The takeaway for employers should be that, particularly if they are in a non-healthcare industry, they should carefully consider the potential legal impediments to imposing an across-the-board COVID-19 vaccination requirement. Additionally, employers should carefully watch for further guidance from the EEOC and OSHA.
As we await a COVID-19 vaccine, there are other legal considerations for employers to contemplate about any potential mandatory vaccination requirement.

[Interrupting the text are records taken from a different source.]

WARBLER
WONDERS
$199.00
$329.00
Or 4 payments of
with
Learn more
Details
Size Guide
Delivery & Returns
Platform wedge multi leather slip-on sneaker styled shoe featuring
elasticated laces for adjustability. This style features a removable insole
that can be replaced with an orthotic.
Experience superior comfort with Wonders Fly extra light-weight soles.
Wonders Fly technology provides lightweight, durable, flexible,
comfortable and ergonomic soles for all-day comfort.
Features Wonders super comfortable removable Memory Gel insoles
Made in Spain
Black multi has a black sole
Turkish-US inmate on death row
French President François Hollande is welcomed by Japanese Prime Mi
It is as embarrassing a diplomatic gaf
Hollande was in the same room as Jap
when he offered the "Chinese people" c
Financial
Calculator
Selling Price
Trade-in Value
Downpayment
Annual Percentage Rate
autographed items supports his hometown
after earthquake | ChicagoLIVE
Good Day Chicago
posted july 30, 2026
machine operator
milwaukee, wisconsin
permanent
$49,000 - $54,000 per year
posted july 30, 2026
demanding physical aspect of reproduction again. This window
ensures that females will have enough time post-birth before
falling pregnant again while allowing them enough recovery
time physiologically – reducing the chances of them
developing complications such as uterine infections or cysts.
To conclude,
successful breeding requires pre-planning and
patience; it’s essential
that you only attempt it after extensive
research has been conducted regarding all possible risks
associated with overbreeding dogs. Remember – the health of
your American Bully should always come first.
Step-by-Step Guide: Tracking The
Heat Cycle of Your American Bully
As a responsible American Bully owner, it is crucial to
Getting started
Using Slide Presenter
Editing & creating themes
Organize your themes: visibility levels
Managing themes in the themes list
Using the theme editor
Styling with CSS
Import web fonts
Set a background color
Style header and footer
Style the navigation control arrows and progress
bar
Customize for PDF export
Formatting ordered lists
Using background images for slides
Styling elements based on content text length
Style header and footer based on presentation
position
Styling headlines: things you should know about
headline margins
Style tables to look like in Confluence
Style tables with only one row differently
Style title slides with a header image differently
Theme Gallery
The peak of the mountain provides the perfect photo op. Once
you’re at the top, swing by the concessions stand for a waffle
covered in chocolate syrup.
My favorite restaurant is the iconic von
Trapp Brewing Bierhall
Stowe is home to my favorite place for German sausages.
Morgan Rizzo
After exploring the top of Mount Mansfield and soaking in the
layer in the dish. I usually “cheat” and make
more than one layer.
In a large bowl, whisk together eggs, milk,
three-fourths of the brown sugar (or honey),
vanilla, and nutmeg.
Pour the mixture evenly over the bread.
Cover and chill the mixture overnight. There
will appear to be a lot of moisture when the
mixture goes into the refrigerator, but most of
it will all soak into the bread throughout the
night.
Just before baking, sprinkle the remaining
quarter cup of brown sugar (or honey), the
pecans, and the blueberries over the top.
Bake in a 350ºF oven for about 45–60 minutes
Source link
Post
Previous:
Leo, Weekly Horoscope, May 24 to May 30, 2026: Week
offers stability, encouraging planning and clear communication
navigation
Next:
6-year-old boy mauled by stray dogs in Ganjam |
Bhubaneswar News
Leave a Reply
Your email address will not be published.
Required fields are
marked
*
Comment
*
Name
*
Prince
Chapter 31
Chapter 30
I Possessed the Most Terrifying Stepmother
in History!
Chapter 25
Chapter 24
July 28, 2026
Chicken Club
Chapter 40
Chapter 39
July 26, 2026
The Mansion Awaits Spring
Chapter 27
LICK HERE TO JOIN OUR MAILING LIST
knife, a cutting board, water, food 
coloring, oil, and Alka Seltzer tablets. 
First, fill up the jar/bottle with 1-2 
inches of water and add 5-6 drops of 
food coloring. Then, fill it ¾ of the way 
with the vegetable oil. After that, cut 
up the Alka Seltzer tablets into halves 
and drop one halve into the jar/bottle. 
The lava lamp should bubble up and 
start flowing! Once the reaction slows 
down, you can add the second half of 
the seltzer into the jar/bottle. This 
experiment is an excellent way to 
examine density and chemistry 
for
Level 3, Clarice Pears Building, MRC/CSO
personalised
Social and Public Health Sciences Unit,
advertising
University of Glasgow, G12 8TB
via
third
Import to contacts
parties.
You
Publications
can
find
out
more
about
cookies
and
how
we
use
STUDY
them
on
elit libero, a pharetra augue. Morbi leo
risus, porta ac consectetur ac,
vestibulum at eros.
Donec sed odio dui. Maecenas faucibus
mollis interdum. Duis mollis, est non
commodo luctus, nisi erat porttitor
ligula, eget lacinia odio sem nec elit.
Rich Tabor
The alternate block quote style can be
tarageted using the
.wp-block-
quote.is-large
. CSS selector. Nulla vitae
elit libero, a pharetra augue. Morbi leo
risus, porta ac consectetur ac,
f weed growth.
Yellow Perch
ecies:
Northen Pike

For instance, does the employer have any employees represented by a union? It is likely that any imposition of a COVID-19 vaccination requirement could be a mandatory subject of bargaining with the union — depending upon the particular collective bargaining agreement and bargaining history at issue.
Further, businesses need to recognize that they may operate in a state that has restrictions on vaccination requirements. Notably, employers also need to recognize that the opposite may prove true — that is, governmental entities, whether they be state or federal, may seek to impose a vaccination requirement. Certainly, any government-imposed rule would lead to complicated and prolonged litigation.
Additionally, employers should consider the potential for workers compensation claims over adverse reactions to a vaccine. An employer should, at least, inquire with their workers compensation insurance providers as to how those claims would be handled under the states laws in which the employer operates.
Finally, businesses may want to consider approaches short of an across-the-board vaccination requirement. For instance, an employer might consider a policy which requires an employee to either receive the vaccine or continue to wear a face mask as an alternative. Sometimes hospitals have taken that approach with patient care employees who, based upon religious or medical concerns, have refused to take the flu vaccine. Notably, even this more modest approach may lead to litigation or other legal challenges.
What is clear is that now is the time for businesses to begin to consider these questions.